The matter at hand is not about consciousness, but about life.
Just mentioning lunch on a Schiavo thread brings to mind what we are denying to another living thing, in this case a human being. [As well as her natural family. ]
The question was relevent. The poster who doesn't know what he/she/it ate today couldn't exist were it not for people who value life, people like those who defend this woman, and those in her family who yet care about her.
They wouldn't exist if the whole world measured life on by their own short-sighted and self-centered standards of convenience. They'd starve to death just as this woman is being starved to death, while pondering and debating if it's worth it to go milk the cows if the cows aren't fully aware of where the milk is going or why.
Everyone -but Terri- is a consumer who ate something today which was once alive or produced by something which was alive, whether animal or vegetable, something which was recognized as life worthy of the care, labor and investment of producers. Lettuce and oysters don't have show evidence of 'consciousness' as we know it to be important to us, so why isn't a helpless person treated with at least as much concern?

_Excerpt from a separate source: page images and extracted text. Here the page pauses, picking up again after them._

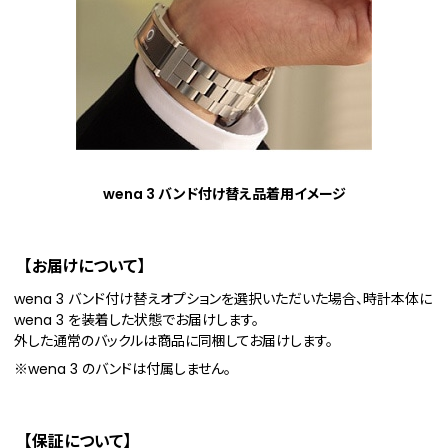
wena 3 バンド付け替え品着用イメージ
【お届けについて】
wena 3 バンド付け替えオプションを選択いただいた場合、時計本体に
wena 3 を装着した状態でお届けします。
外した通常のバックルは商品に同梱してお届けします。
※wena 3 のバンドは付属しません。
【保証について】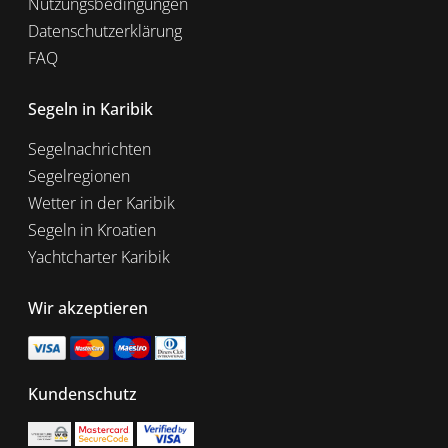
Nutzungsbedingungen
Datenschutzerklärung
FAQ
Segeln in Karibik
Segelnachrichten
Segelregionen
Wetter in der Karibik
Segeln in Kroatien
Yachtcharter Karibik
Wir akzeptieren
Kundenschutz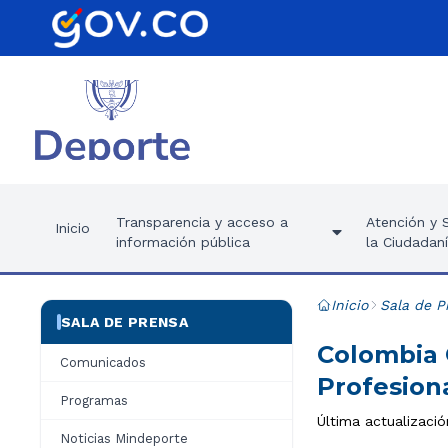
Transparencia y acceso a
Atención y S
Inicio
información pública
la Ciudadan
Inicio
Sala de P
SALA DE PRENSA
Colombia 
Comunicados
Profesion
Programas
Última actualizaci
Noticias Mindeporte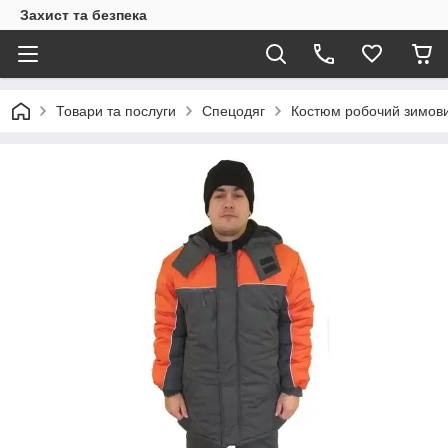
Захист та безпека
Товари та послуги
Спецодяг
Костюм робочий зимови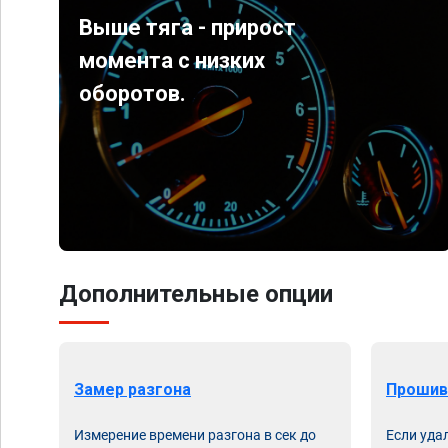
Выше тяга - прирост
момента с низких
оборотов.
Дополнительные опции
Замер разгона
Прошив
Измерение времени разгона в сек до
Если уда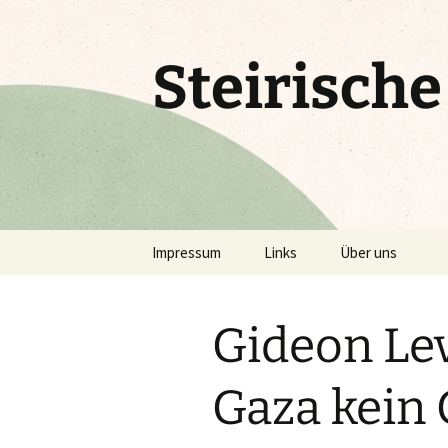
Zum
Inhalt
springen
Steirisch
Impressum
Links
Über uns
Gideon Lev
Gaza kein 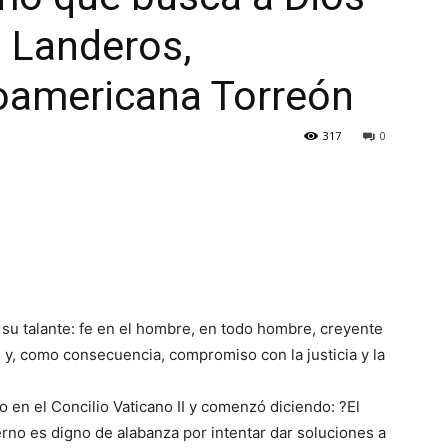
o Landeros,
roamericana Torreón
317
0
 su talante: fe en el hombre, en todo hombre, creyente
, y, como consecuencia, compromiso con la justicia y la
o en el Concilio Vaticano II y comenzó diciendo: ?El
no es digno de alabanza por intentar dar soluciones a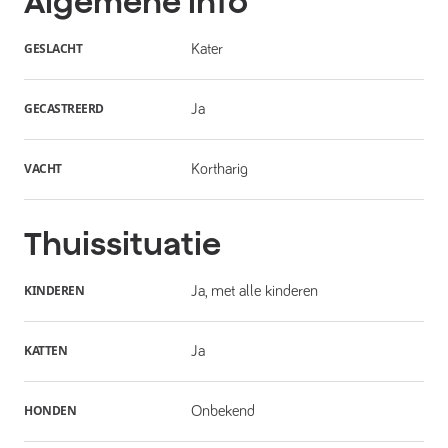
Algemene info
GESLACHT
Kater
GECASTREERD
Ja
VACHT
Kortharig
Thuissituatie
KINDEREN
Ja, met alle kinderen
KATTEN
Ja
HONDEN
Onbekend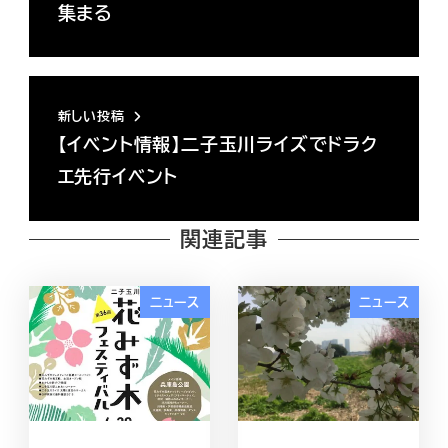
集まる
新しい投稿
【イベント情報】二子玉川ライズでドラク
エ先行イベント
関連記事
ニュース
ニュース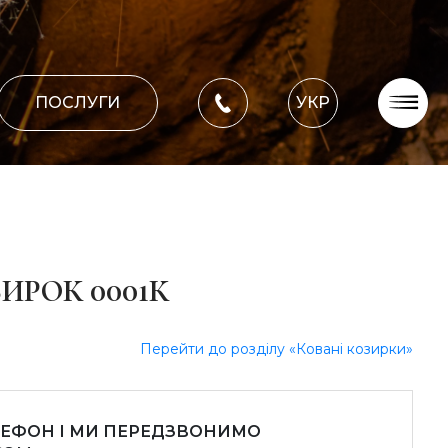
ПОСЛУГИ
УКР
Про компанію
Оплата, доставка
Портфоліо робіт
Блог
ИРОК 0001К
Контакти
Перейти до розділу «Ковані козирки»
ЛЕФОН І МИ ПЕРЕДЗВОНИМО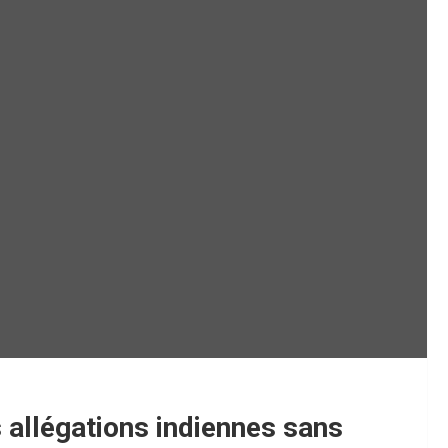
s allégations indiennes sans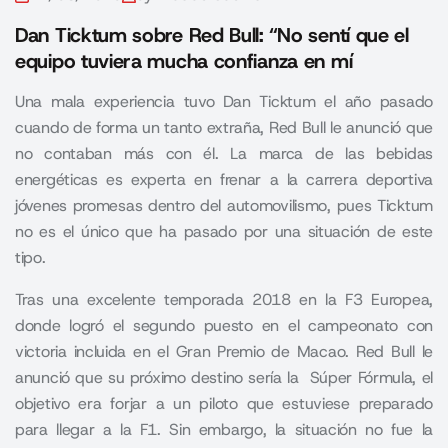
Dan Ticktum sobre Red Bull: “No sentí que el
equipo tuviera mucha confianza en mí
Una mala experiencia tuvo Dan Ticktum el año pasado
cuando de forma un tanto extraña, Red Bull le anunció que
no contaban más con él. La marca de las bebidas
energéticas es experta en frenar a la carrera deportiva
jóvenes promesas dentro del automovilismo, pues Ticktum
no es el único que ha pasado por una situación de este
tipo.
Tras una excelente temporada 2018 en la F3 Europea,
donde logró el segundo puesto en el campeonato con
victoria incluida en el Gran Premio de Macao. Red Bull le
anunció que su próximo destino sería la Súper Fórmula, el
objetivo era forjar a un piloto que estuviese preparado
para llegar a la F1. Sin embargo, la situación no fue la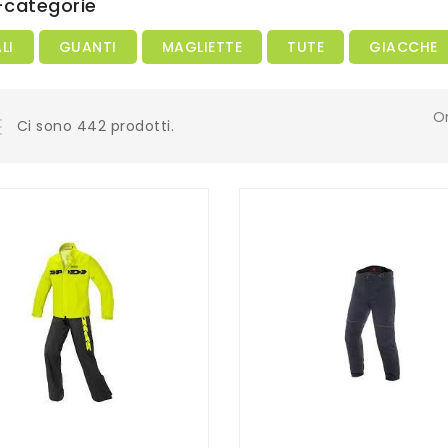
-categorie
LI
GUANTI
MAGLIETTE
TUTE
GIACCHE
O
Ci sono 442 prodotti.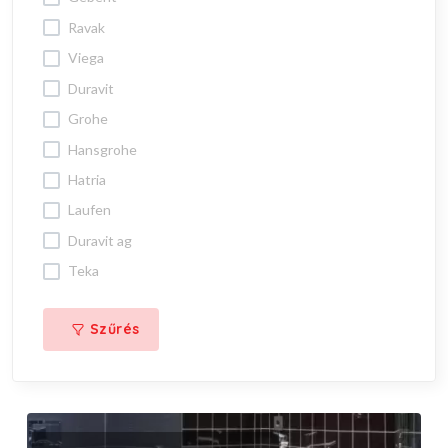
ravak
viega
duravit
grohe
hansgrohe
hatria
laufen
duravit ag
teka
Szűrés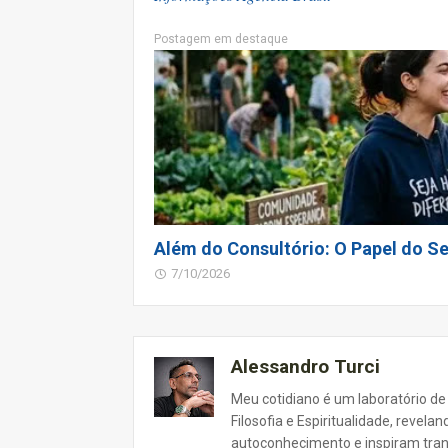
Postagem em destaque
Além do Consultório: O Papel do Se
7/10/2026
Alessandro Turci
Meu cotidiano é um laboratório de
Filosofia e Espiritualidade, revel
autoconhecimento e inspiram tra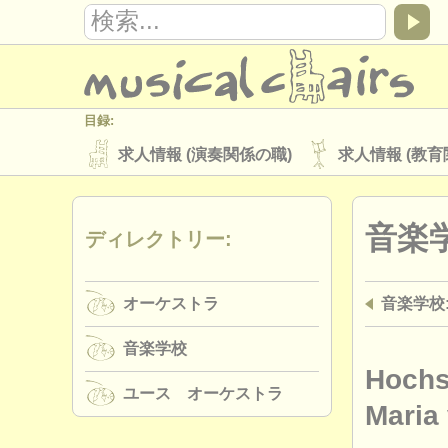
目録:
求人情報 (演奏関係の職)
求人情報 (教育
楽器の販売
盗まれた楽器
音楽
ディレクトリー:
ディレクトリー:
オーケストラ
音楽学校
ユース 
オーケストラ
音楽学校
musicalchairs:
musicalchairsについて
お問い合わせ
音楽学校
出版社:
Hochs
ユース オーケストラ
掲載方法
find out about our
ATS
Maria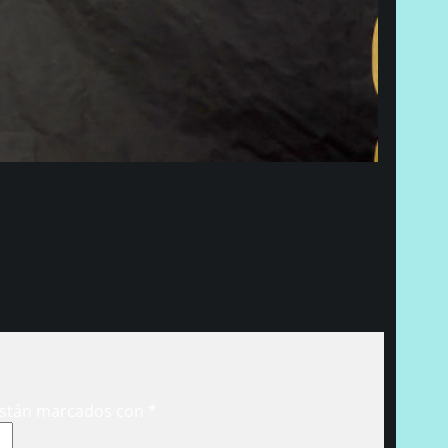
están marcados con
*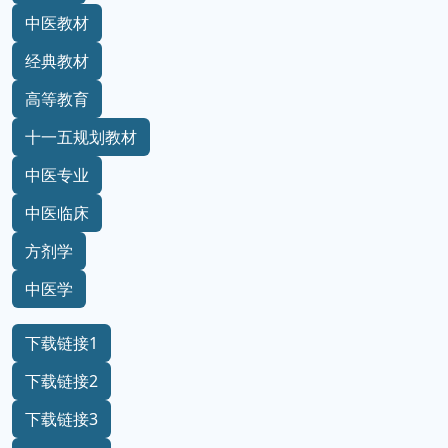
中医教材
经典教材
高等教育
十一五规划教材
中医专业
中医临床
方剂学
中医学
下载链接1
下载链接2
下载链接3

Most people have a preference for green lawns, and manicured landscapes, parks, and other similar things in which we don't expect to produce something to consume, use or market- but just want to enjoy while it's here because we have come to value these things. We don't write them off as good as 'dead' and therefore worthless because they aren't 'conscious' as we define it. Just be thankful someone didn't forget to fertilize the tomato plants and feed the animals you need to eat, or some wacko death-trekkie lawyers didn't bar people from doing it.